Translation:Se ele quisesse comer.
well, the lack of context leaves a doubt for us. "mas você fez fritura para nosso filho?!?" / "ah, se ele quis comer..." that's actually not subjunctive!
Ok, but without a creal context it's hard to get the meaning... so, don't worry...
You're partially correct in that it is an incomplete sentence, however, it is acceptable because this is neither regular conversation nor a formal situation. We're being taught something about this sentence fragment; leaving the period off would be sloppy.
What is the difference between "queira" and "queria"? I keep getting them mixed up
Queria is conditional for first and third person singular (e.g. Ele queria um cachorro (He would like/want a dog)). Queira is subjunctive present for first and third person singular (e.g. Eu tenho medo que ele queira um cachorro (I'm afraid that he wants a dog)).
Are you sure about this? From what I can make out, both the Conjuga-me and the Verbix sites list 'quereria' as conditional for first and third person singular and 'queria' as imperfect past for the same.
Olá celanba, tudo bem?
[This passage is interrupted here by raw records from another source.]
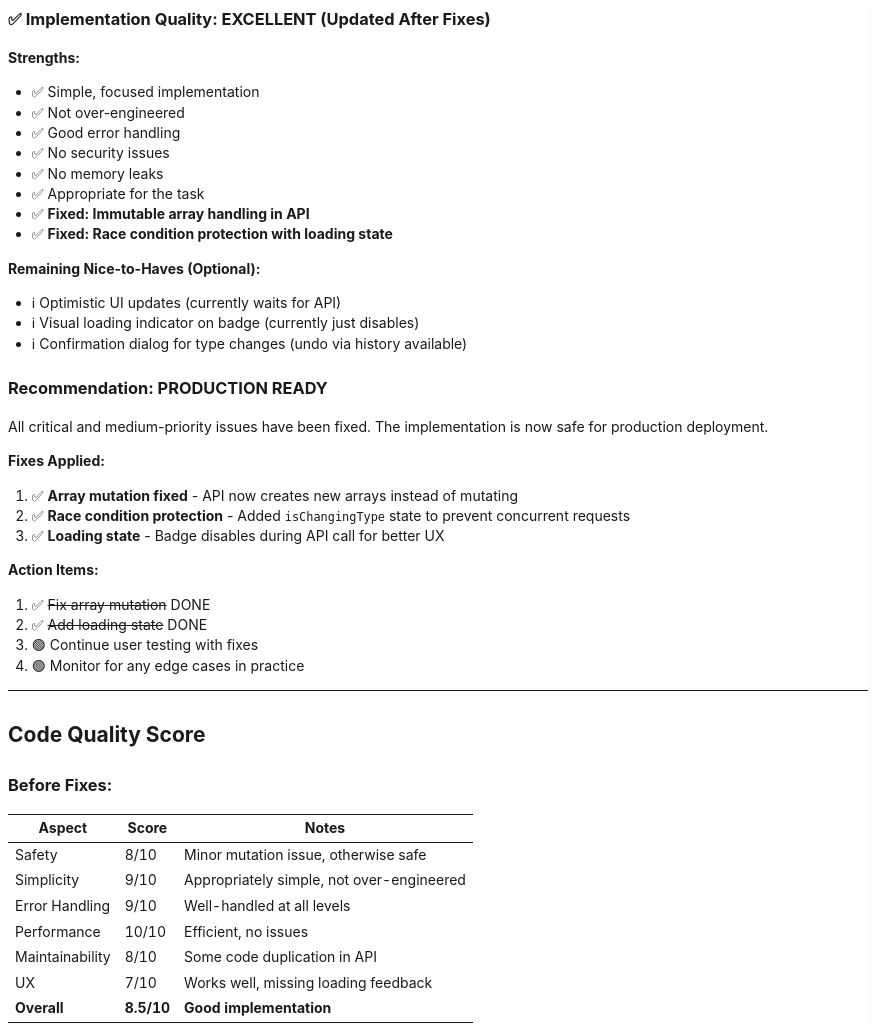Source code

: ### ✅ Implementation Quality: **EXCELLENT** (Updated After Fixes)

**Strengths:**
- ✅ Simple, focused implementation
- ✅ Not over-engineered
- ✅ Good error handling
- ✅ No security issues
- ✅ No memory leaks
- ✅ Appropriate for the task
- ✅ **Fixed: Immutable array handling in API**
- ✅ **Fixed: Race condition protection with loading state**

**Remaining Nice-to-Haves (Optional):**
- ℹ️ Optimistic UI updates (currently waits for API)
- ℹ️ Visual loading indicator on badge (currently just disables)
- ℹ️ Confirmation dialog for type changes (undo via history available)

### Recommendation: **PRODUCTION READY**

All critical and medium-priority issues have been fixed. The implementation is now safe for production deployment.

**Fixes Applied:**
1. ✅ **Array mutation fixed** - API now creates new arrays instead of mutating
2. ✅ **Race condition protection** - Added `isChangingType` state to prevent concurrent requests
3. ✅ **Loading state** - Badge disables during API call for better UX

**Action Items:**
1. ✅ ~~Fix array mutation~~ DONE
2. ✅ ~~Add loading state~~ DONE
3. 🟢 Continue user testing with fixes
4. 🟢 Monitor for any edge cases in practice

---

## Code Quality Score

### Before Fixes:
| Aspect | Score | Notes |
|--------|-------|-------|
| Safety | 8/10 | Minor mutation issue, otherwise safe |
| Simplicity | 9/10 | Appropriately simple, not over-engineered |
| Error Handling | 9/10 | Well-handled at all levels |
| Performance | 10/10 | Efficient, no issues |
| Maintainability | 8/10 | Some code duplication in API |
| UX | 7/10 | Works well, missing loading feedback |
| **Overall** | **8.5/10** | **Good implementation** |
There seems to be a lot of support for 'queria' being used as conditional in everyday speech, although I don't think they have changed the conjugation of 'querer' on the sites I mentioned. Maybe Duolingo could indicate sometimes if they are expecting a 'formal' answer (business suit?) or an 'informal' one - (beach clothes?)
That is the future subjunctive which describes a likely specific event in the future (not 100% certain).
Se ele quiser comer, vou preparar um sanduíche para ele.
I think that the senses are different. 'If he were to want to eat' (imperfect subjunctive) vs. ' If he wanted(discretely, but certainly, in the past) to eat' (preterit). Very difficult distinction that DL does not make.
"If he were to eat" and "If he wanted to eat" both express a hypothetical situation with the first being more unlikely than the second.
Both are translated as "Se ele quisesse comer".
I believe Duo is correct in the two translations.
1) "se ele quisesse comer" uses the past subjunctive, a tense that is possibly very common in romance languages. It might be as frequently used in English, except it is not obvious. The conjugation for the past subjunctive of "to want" is "wanted" for all persons, i.e., the same as the simple past tense -- except for the verb "to be" which has a mismatch of "were" to certain persons). It is used to express mood of "desire, demand, necessity, recommendation, etc.", and also doubt or a degree of probability.
2) "if he wanted to eat" (as simple past tense) can also be paired with variety of tenses to make conditional or counterfactual statements, which can be rendered in Portuguese as "se ele quis comer..."
I am sad to hear that in Brazil the conditional tense is replaced with the preterite past tense. I think it takes imagination to use the conditional tense, and it should be encouraged. Possible worlds are always fun.